> _EXERCISE DESCRIPTION_
Only the text of the records belongs in the answer, copied exactly, with every picture omitted.

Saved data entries
________________________

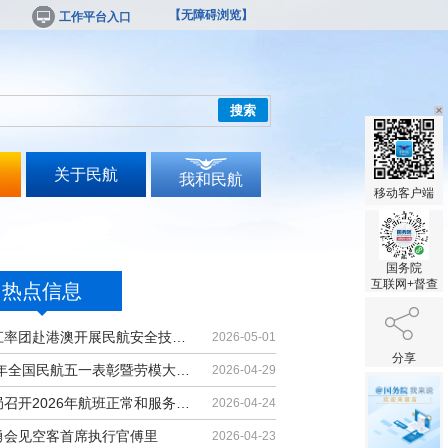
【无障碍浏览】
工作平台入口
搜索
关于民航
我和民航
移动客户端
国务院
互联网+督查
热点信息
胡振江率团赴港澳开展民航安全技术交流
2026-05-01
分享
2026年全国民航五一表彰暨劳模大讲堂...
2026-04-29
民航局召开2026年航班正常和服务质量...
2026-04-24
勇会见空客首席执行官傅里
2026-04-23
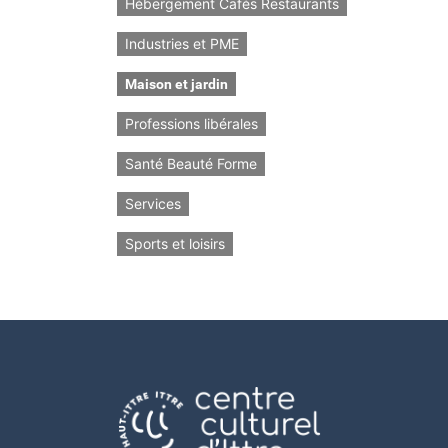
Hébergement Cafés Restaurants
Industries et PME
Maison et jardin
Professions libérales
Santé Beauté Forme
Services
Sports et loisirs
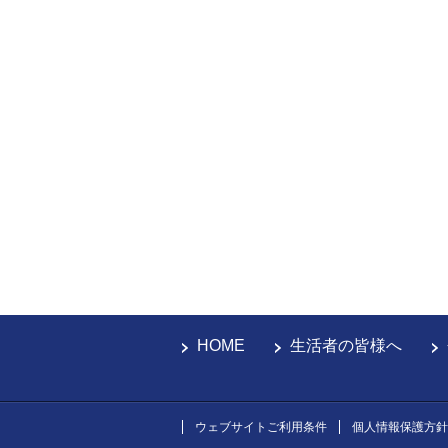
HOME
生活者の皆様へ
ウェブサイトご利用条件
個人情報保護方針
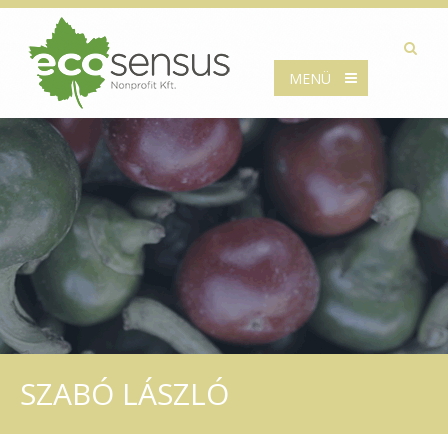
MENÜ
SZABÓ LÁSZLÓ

________________________

> _ANSWER_
【无障碍浏览】
工作平台入口
搜索
关于民航
我和民航
移动客户端
国务院
互联网+督查
热点信息
胡振江率团赴港澳开展民航安全技术交流
2026-05-01
分享
2026年全国民航五一表彰暨劳模大讲堂...
2026-04-29
民航局召开2026年航班正常和服务质量...
2026-04-24
勇会见空客首席执行官傅里
2026-04-23
Hébergement Cafés Restaurants
Industries et PME
Maison et jardin
Professions libérales
Santé Beauté Forme
Services
Sports et loisirs
HOME
生活者の皆様へ
ウェブサイトご利用条件
個人情報保護方針
MENÜ
SZABÓ LÁSZLÓ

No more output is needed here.